Haydn, que toute l’Europe veut s’attacher, part pour Londres à 58ans. Son premier voyage ! C’est un imprésario violoniste qui l’appelle (les imprésarios violonistes sont devenus rares, eux aussi). Londres, au xviiie siècle, c’est Hollywood : des femmes, de l’argent, de l’épate. Haydn est choyé, reçu par des têtes aussi vides que couronnées. Mais le papier à musique vaut mieux que les lettres d’aristos (celles de sa femme, il ne les ouvre même pas.

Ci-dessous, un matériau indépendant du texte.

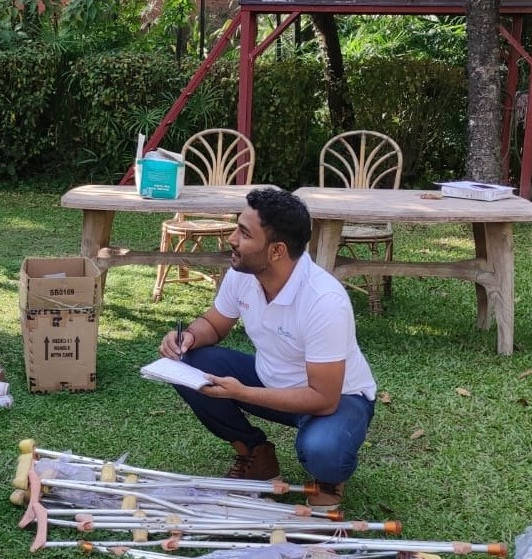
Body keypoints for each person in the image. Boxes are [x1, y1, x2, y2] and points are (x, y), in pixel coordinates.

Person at [158, 187, 376, 509]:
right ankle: (256, 455)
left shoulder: (324, 301)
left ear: (276, 251)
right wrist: (189, 336)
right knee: (185, 363)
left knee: (323, 449)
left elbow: (323, 398)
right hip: (271, 380)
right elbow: (215, 324)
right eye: (237, 227)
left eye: (244, 233)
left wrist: (240, 392)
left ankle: (329, 482)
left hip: (337, 399)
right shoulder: (244, 273)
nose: (232, 239)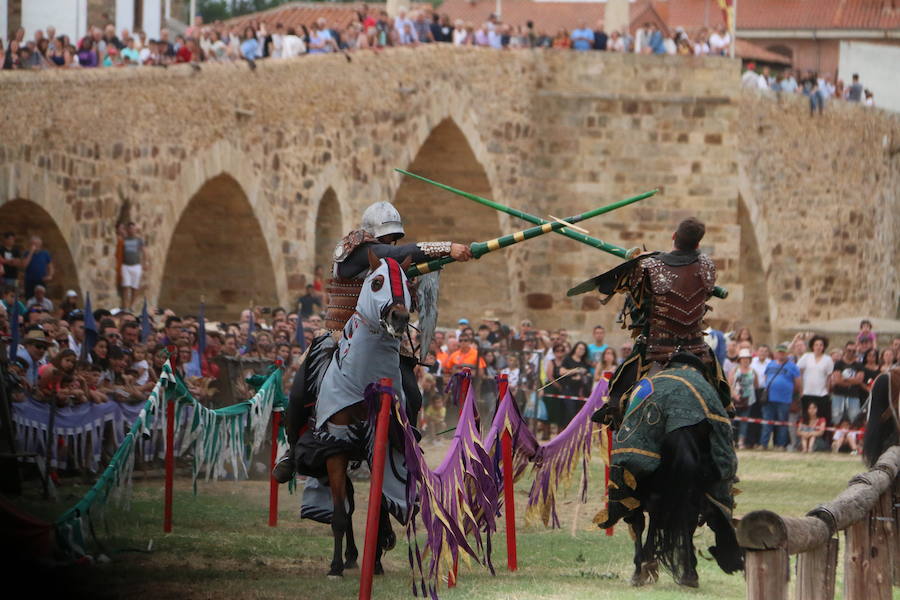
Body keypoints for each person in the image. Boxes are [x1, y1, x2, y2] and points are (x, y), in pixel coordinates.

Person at [276, 201, 473, 482]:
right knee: (300, 393)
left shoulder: (392, 266)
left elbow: (401, 291)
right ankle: (292, 451)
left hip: (384, 337)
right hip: (339, 333)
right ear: (373, 235)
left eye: (395, 237)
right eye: (388, 237)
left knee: (412, 395)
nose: (392, 242)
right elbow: (398, 253)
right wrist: (448, 247)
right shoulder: (358, 251)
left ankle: (405, 451)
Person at [570, 217, 729, 424]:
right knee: (720, 386)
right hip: (695, 346)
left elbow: (610, 288)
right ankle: (725, 408)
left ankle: (612, 409)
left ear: (674, 237)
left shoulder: (648, 266)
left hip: (657, 346)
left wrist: (637, 261)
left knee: (619, 389)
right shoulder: (708, 266)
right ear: (698, 244)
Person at [759, 343, 801, 450]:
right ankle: (763, 444)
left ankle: (781, 445)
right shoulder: (770, 364)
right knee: (767, 422)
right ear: (775, 353)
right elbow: (766, 377)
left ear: (786, 353)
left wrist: (791, 392)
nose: (781, 354)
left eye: (783, 352)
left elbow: (798, 383)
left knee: (782, 423)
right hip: (769, 398)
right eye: (779, 352)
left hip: (785, 399)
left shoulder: (793, 366)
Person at [796, 335, 834, 421]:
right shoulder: (806, 357)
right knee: (806, 418)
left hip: (821, 394)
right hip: (807, 393)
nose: (818, 347)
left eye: (821, 345)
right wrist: (801, 391)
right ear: (812, 346)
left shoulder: (828, 359)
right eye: (816, 345)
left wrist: (827, 392)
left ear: (824, 347)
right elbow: (799, 373)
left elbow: (828, 378)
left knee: (821, 418)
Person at [831, 341, 866, 426]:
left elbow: (859, 380)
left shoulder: (859, 365)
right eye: (849, 350)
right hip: (838, 395)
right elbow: (836, 380)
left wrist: (844, 379)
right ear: (845, 350)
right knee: (836, 419)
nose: (851, 353)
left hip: (853, 396)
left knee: (854, 420)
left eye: (854, 351)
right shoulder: (838, 363)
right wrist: (852, 381)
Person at [729, 348, 758, 449]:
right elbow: (730, 384)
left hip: (748, 400)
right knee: (733, 421)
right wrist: (734, 395)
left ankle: (741, 441)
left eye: (747, 358)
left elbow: (756, 385)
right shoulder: (735, 370)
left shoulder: (753, 371)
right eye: (743, 358)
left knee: (744, 422)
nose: (745, 360)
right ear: (740, 359)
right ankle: (732, 440)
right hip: (735, 399)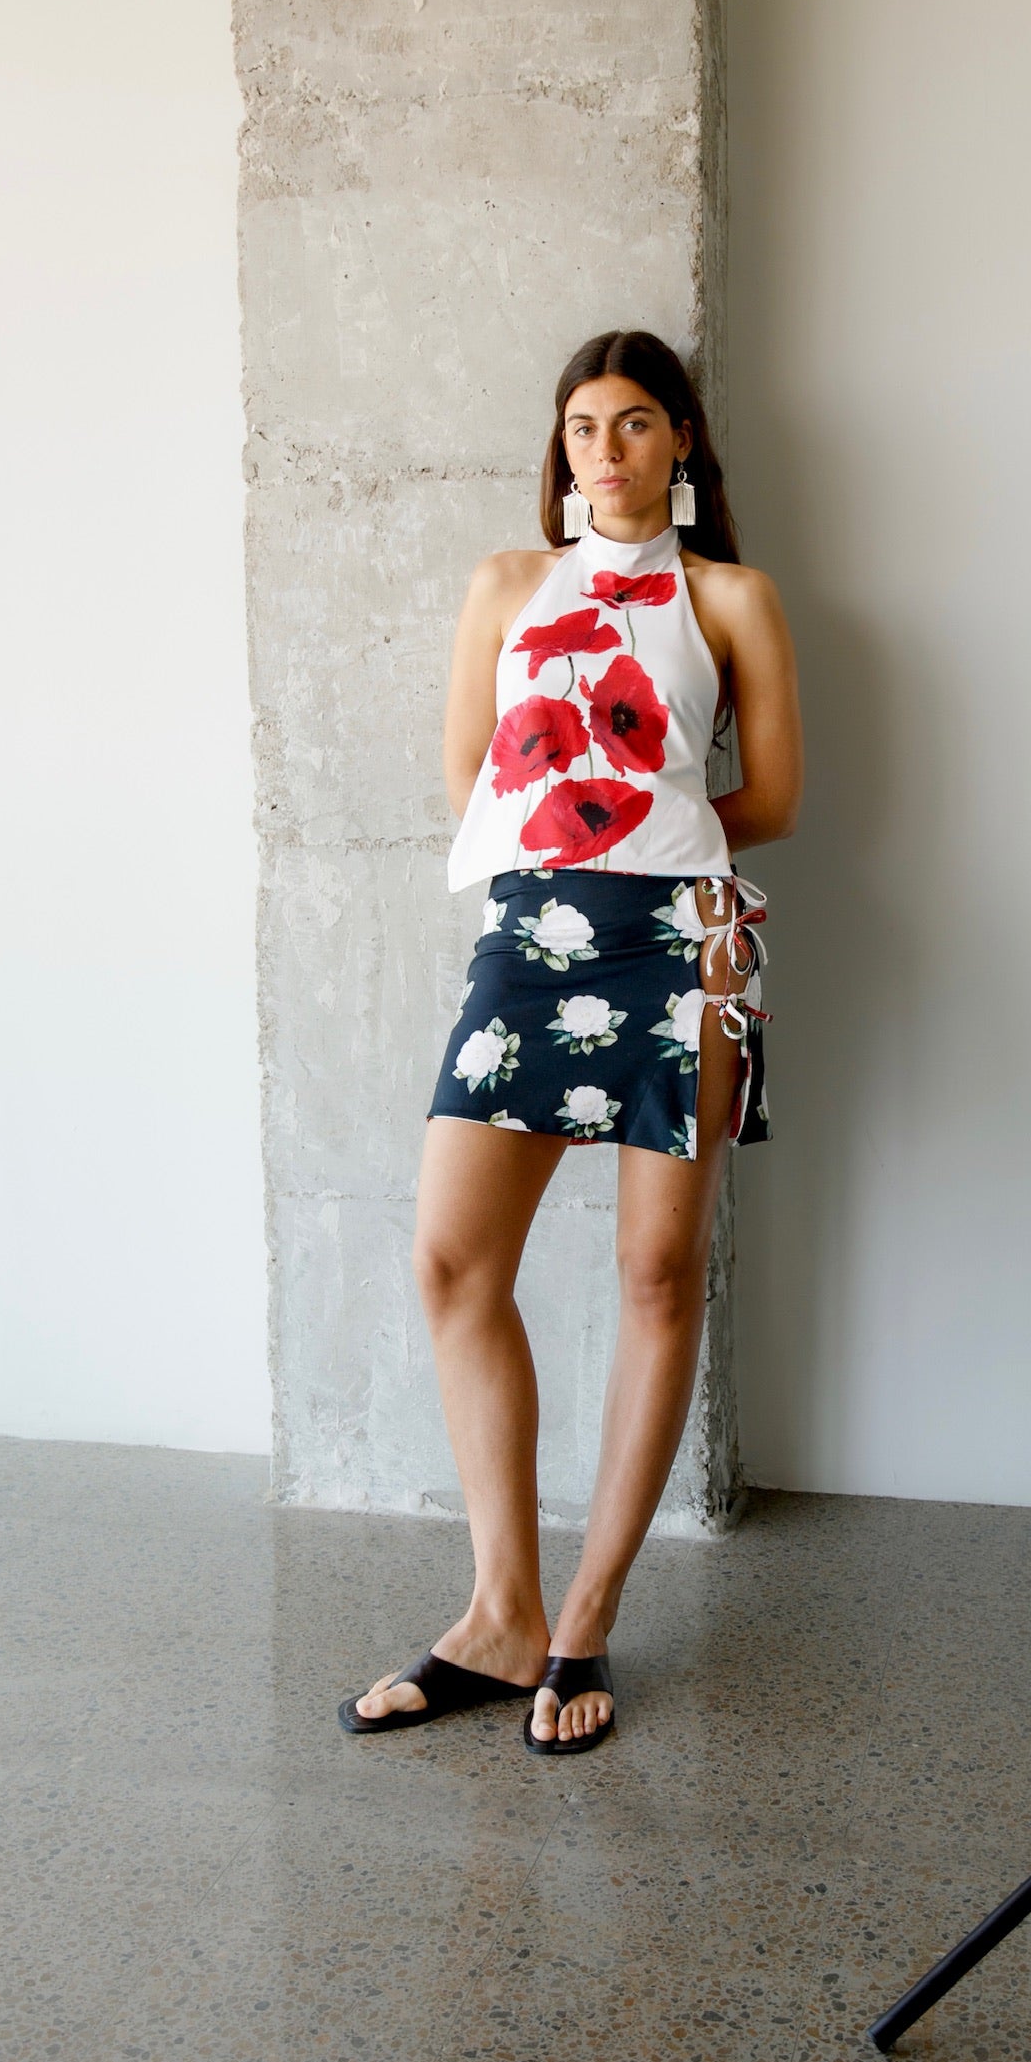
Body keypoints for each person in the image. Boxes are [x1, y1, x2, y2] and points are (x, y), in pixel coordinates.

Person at [337, 329, 803, 1753]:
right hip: (528, 937)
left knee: (656, 1274)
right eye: (584, 425)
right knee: (451, 1261)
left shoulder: (731, 596)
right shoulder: (506, 585)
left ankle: (584, 1618)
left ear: (682, 442)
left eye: (637, 421)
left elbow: (773, 797)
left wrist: (651, 845)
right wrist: (578, 852)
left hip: (683, 944)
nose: (607, 448)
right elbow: (471, 780)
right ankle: (499, 1615)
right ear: (562, 448)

Il y a des limites à la sainteté, comme à l’intelligence). Il écrit donc des symphonies...
Il revient à Londres plus tard. Le roi lui demande de rester, mais lui veut retourner à Eszterhaza, où un nouveau prince est là, qui reconstitue l’orchestre. Mais le goût n’y est pas. Et le goût, c’est tout. Néanmoins, il honore son nouveau contrat, et compose force messes et oratorios, comme « la Création », d’après Milton, avec son ahurissant Chaos, l’explosion de la lumière, et le suave et chaste duo d’Adam et Eve. Il est riche, déjà. Les frais d’envoi de cette partition se montèrent à plus de trente livres de l’époque : de quoi nourrir quatre personnes pendant un an. Mais il est aussi malade, à vrai dire épuisé. Vienne capitule devant les Français. Napoléon, qui, selon le mot de Tailhade, était « sourd comme un vagin », mais qui entendait la politique, fait placer une garde d’honneur à l’entrée de sa maison. Cela n’empêchera pas « Vater Haydn », comme on l’appelait, de s’éteindre dans le plein printemps 1809. Le dernier quatuor ne sera jamais fini. Il manquera toujours.